Não demorou muito e aconteceu outra desgraça: às tantas, vinha o Petróleo a fugir e levava a bola com ele, nem me fintou, foi só correr pela avenida livre de obstáculos e ficou em frente à baliza, com um golo fácil. Ainda tentei a perseguição, mas só dei quatro passos e já me era impossível respirar. Ouvi logo a sentença.
"Gordo, ficas a apanha-bolas".
Mandaram-me sair e reentrou o lesionado, que mesmo com o pé a doer corria mais do que eu. Lembro-me bem do tom autoritário que o Gonçalo usou e nem dava para argumentar, pois a bola pertencia-lhe. Recebera-a no Natal, era em couro, das autênticas. Dava-lhe o direito de fazer a primeira escolha da equipa, mas também decidia sobre quem jogava nos adversários, sempre os mais fracos do lote.

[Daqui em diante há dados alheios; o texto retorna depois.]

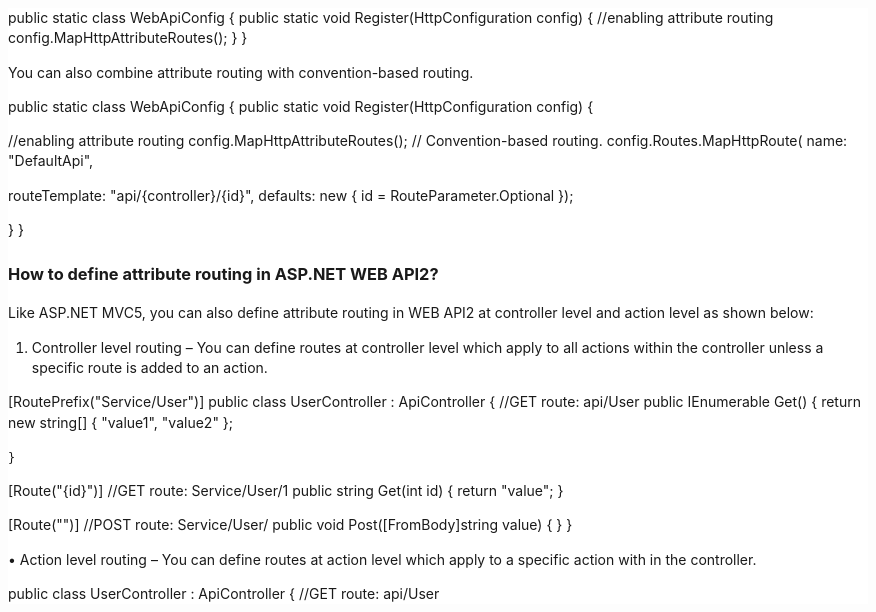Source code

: public static class WebApiConfig
{
public static void Register(HttpConfiguration config)
{
//enabling attribute routing config.MapHttpAttributeRoutes();
}
}

You can also combine attribute routing with convention-based routing.

public static class WebApiConfig
{
public static void Register(HttpConfiguration config)
{

//enabling attribute routing config.MapHttpAttributeRoutes();
// Convention-based routing. config.Routes.MapHttpRoute( name: "DefaultApi",

routeTemplate: "api/{controller}/{id}", defaults: new { id = RouteParameter.Optional });

}
}

### How to define attribute routing in ASP.NET WEB API2?	

Like ASP.NET MVC5, you can also define attribute routing in WEB API2 at controller level and action level as shown below:

1. Controller level routing – You can define routes at controller level which apply to all actions within the controller unless a specific route is added to an action.

[RoutePrefix("Service/User")]
public class UserController : ApiController
{ 
//GET route: api/User
public IEnumerable<string> Get()
{
    return new string[] { "value1", "value2" };
    
    }

[Route("{id}")] //GET route: Service/User/1 public string Get(int id)
{
return "value";
}

[Route("")] //POST route: Service/User/ public void Post([FromBody]string value)
{
}
}

• Action level routing – You can define routes at action level which apply to a specific action with in the controller.

public class UserController : ApiController
{
//GET route: api/User

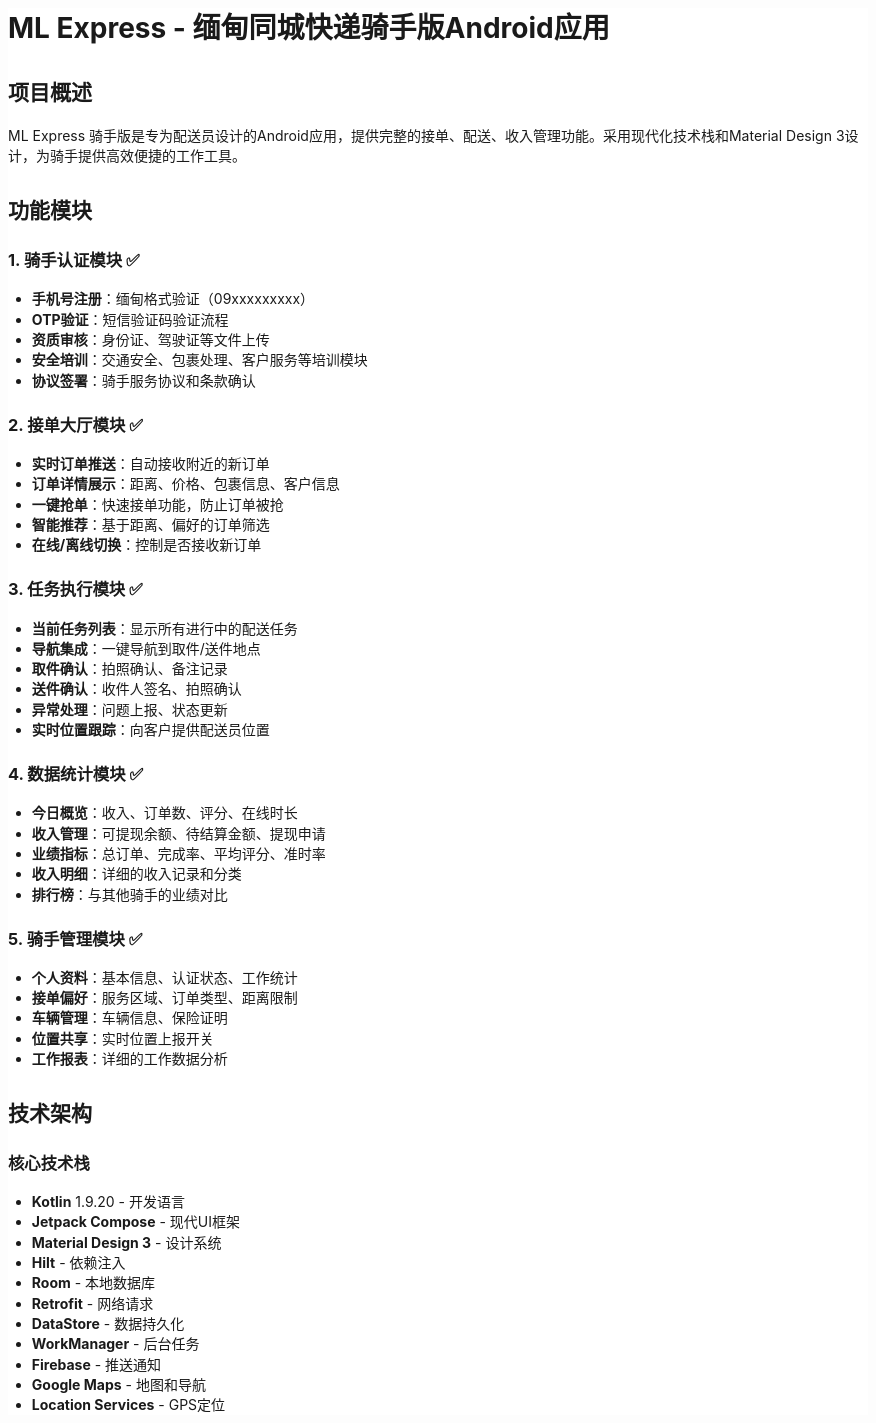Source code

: # ML Express - 缅甸同城快递骑手版Android应用

## 项目概述

ML Express 骑手版是专为配送员设计的Android应用，提供完整的接单、配送、收入管理功能。采用现代化技术栈和Material Design 3设计，为骑手提供高效便捷的工作工具。

## 功能模块

### 1. 骑手认证模块 ✅
- **手机号注册**：缅甸格式验证（09xxxxxxxxx）
- **OTP验证**：短信验证码验证流程
- **资质审核**：身份证、驾驶证等文件上传
- **安全培训**：交通安全、包裹处理、客户服务等培训模块
- **协议签署**：骑手服务协议和条款确认

### 2. 接单大厅模块 ✅
- **实时订单推送**：自动接收附近的新订单
- **订单详情展示**：距离、价格、包裹信息、客户信息
- **一键抢单**：快速接单功能，防止订单被抢
- **智能推荐**：基于距离、偏好的订单筛选
- **在线/离线切换**：控制是否接收新订单

### 3. 任务执行模块 ✅
- **当前任务列表**：显示所有进行中的配送任务
- **导航集成**：一键导航到取件/送件地点
- **取件确认**：拍照确认、备注记录
- **送件确认**：收件人签名、拍照确认
- **异常处理**：问题上报、状态更新
- **实时位置跟踪**：向客户提供配送员位置

### 4. 数据统计模块 ✅
- **今日概览**：收入、订单数、评分、在线时长
- **收入管理**：可提现余额、待结算金额、提现申请
- **业绩指标**：总订单、完成率、平均评分、准时率
- **收入明细**：详细的收入记录和分类
- **排行榜**：与其他骑手的业绩对比

### 5. 骑手管理模块 ✅
- **个人资料**：基本信息、认证状态、工作统计
- **接单偏好**：服务区域、订单类型、距离限制
- **车辆管理**：车辆信息、保险证明
- **位置共享**：实时位置上报开关
- **工作报表**：详细的工作数据分析

## 技术架构

### 核心技术栈
- **Kotlin** 1.9.20 - 开发语言
- **Jetpack Compose** - 现代UI框架
- **Material Design 3** - 设计系统
- **Hilt** - 依赖注入
- **Room** - 本地数据库
- **Retrofit** - 网络请求
- **DataStore** - 数据持久化
- **WorkManager** - 后台任务
- **Firebase** - 推送通知
- **Google Maps** - 地图和导航
- **Location Services** - GPS定位
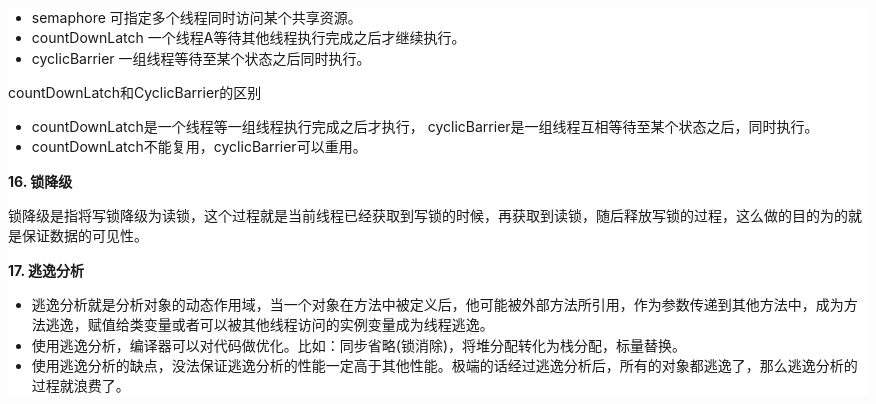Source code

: - semaphore 可指定多个线程同时访问某个共享资源。
- countDownLatch 一个线程A等待其他线程执行完成之后才继续执行。
- cyclicBarrier 一组线程等待至某个状态之后同时执行。

countDownLatch和CyclicBarrier的区别

- countDownLatch是一个线程等一组线程执行完成之后才执行， cyclicBarrier是一组线程互相等待至某个状态之后，同时执行。
- countDownLatch不能复用，cyclicBarrier可以重用。

**16. 锁降级**

锁降级是指将写锁降级为读锁，这个过程就是当前线程已经获取到写锁的时候，再获取到读锁，随后释放写锁的过程，这么做的目的为的就是保证数据的可见性。

**17. 逃逸分析**

- 逃逸分析就是分析对象的动态作用域，当一个对象在方法中被定义后，他可能被外部方法所引用，作为参数传递到其他方法中，成为方法逃逸，赋值给类变量或者可以被其他线程访问的实例变量成为线程逃逸。
- 使用逃逸分析，编译器可以对代码做优化。比如：同步省略(锁消除)，将堆分配转化为栈分配，标量替换。
- 使用逃逸分析的缺点，没法保证逃逸分析的性能一定高于其他性能。极端的话经过逃逸分析后，所有的对象都逃逸了，那么逃逸分析的过程就浪费了。
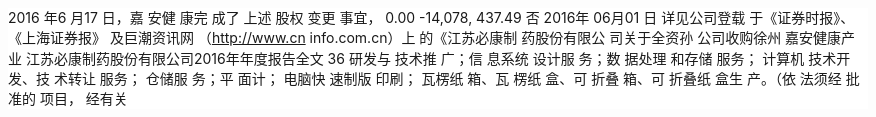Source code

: 2016
年6
月17
日，嘉
安健
康完
成了
上述
股权
变更
事宜，
0.00
-14,078,
437.49
否
2016年
06月01
日
详见公司登载
于《证券时报》、
《上海证券报》
及巨潮资讯网
（http://www.cn
info.com.cn）上
的《江苏必康制
药股份有限公
司关于全资孙
公司收购徐州
嘉安健康产业
江苏必康制药股份有限公司2016年年度报告全文
36
研发与
技术推
广；信
息系统
设计服
务；数
据处理
和存储
服务；
计算机
技术开
发、技
术转让
服务；
仓储服
务；平
面计；
电脑快
速制版
印刷；
瓦楞纸
箱、瓦
楞纸
盒、可
折叠
箱、可
折叠纸
盒生
产。（依
法须经
批准的
项目，
经有关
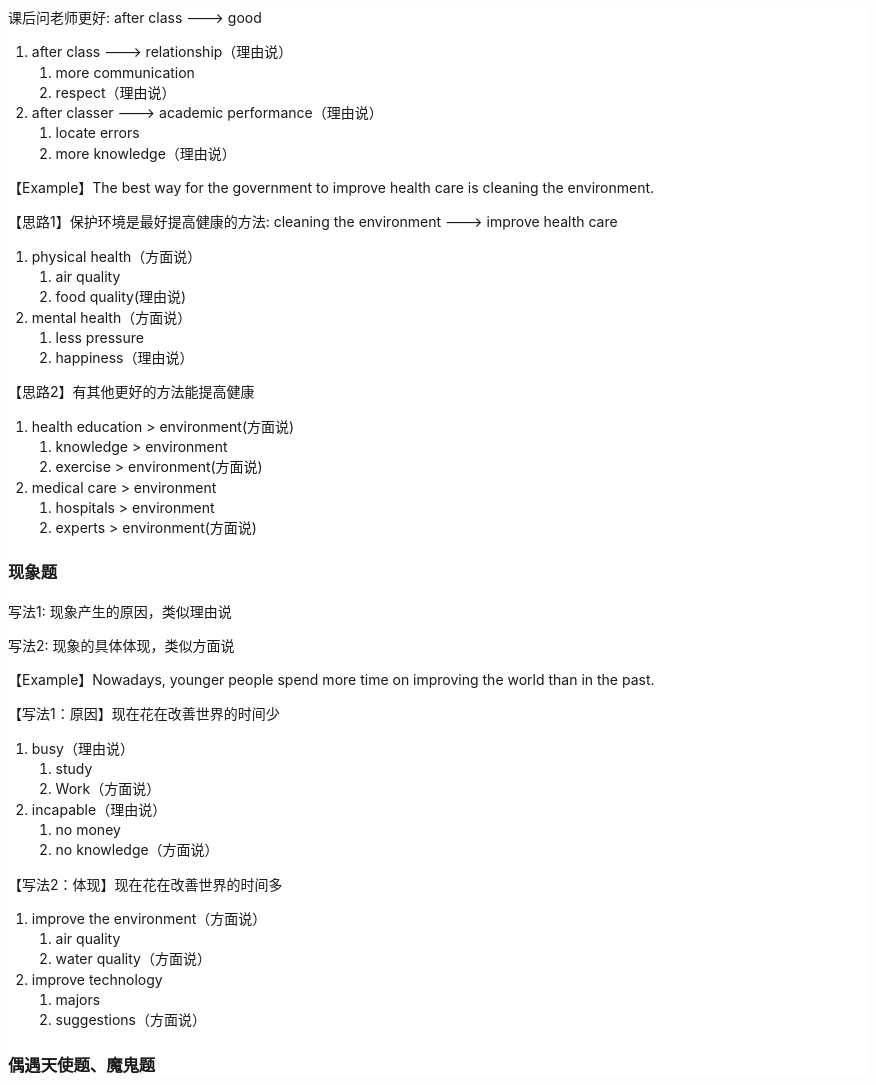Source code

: 课后问老师更好: after class ---> good
1. after class ---> relationship（理由说）
      1. more communication
      2. respect（理由说）
2. after classer ---> academic performance（理由说）
      1. locate errors
      2. more knowledge（理由说）



【Example】The best way for the government to improve health care is cleaning the environment.

【思路1】保护环境是最好提高健康的方法: cleaning the environment ---> improve health care
1. physical health（方面说）
    1. air quality
    2. food quality(理由说)
2. mental health（方面说）
    1. less pressure
    2. happiness（理由说）

【思路2】有其他更好的方法能提高健康

1. health education > environment(方面说)
    1. knowledge > environment
    2. exercise > environment(方面说)
2. medical care > environment
	1. hospitals > environment
	2. experts > environment(方面说)

### 现象题

写法1: 现象产生的原因，类似理由说

写法2: 现象的具体体现，类似方面说



【Example】Nowadays, younger people spend more time on improving the world than in the past.

【写法1：原因】现在花在改善世界的时间少

1. busy（理由说）
    1. study
    2. Work（方面说）
2. incapable（理由说）
    1. no money
    2. no knowledge（方面说）

【写法2：体现】现在花在改善世界的时间多
1. improve the environment（方面说）
	1. air quality
	2. water quality（方面说）
2. improve technology
	1. majors
	2. suggestions（方面说）

### 偶遇天使题、魔鬼题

A minha carreira futebolística devia ter ficado por ali, mas não era ainda o tempo de me dedicar aos estudos. Podia ter desistido naquele dia, mas isso só aconteceria meses mais tarde. Queria jogar, para ser parte do grupo e não ficar sozinho. Os que nunca viveram em solidão às vezes não entendem bem isso.
Dois anos mais tarde, namorei com a irmã do Gonçalo e conheci-o melhor nessa altura, quando tinha uns 17 ou 18 anos. A Joana era magra e nervosa, no fundo parecida com o irmão, que era um rapaz espigado e alto, impertinente nas aulas e que se distinguia por não ter mais nada de especial, exceto a bola mesmo à séria, o brinquedo caro que todos lhe invejavam. Foi assim mesmo como estou a contar.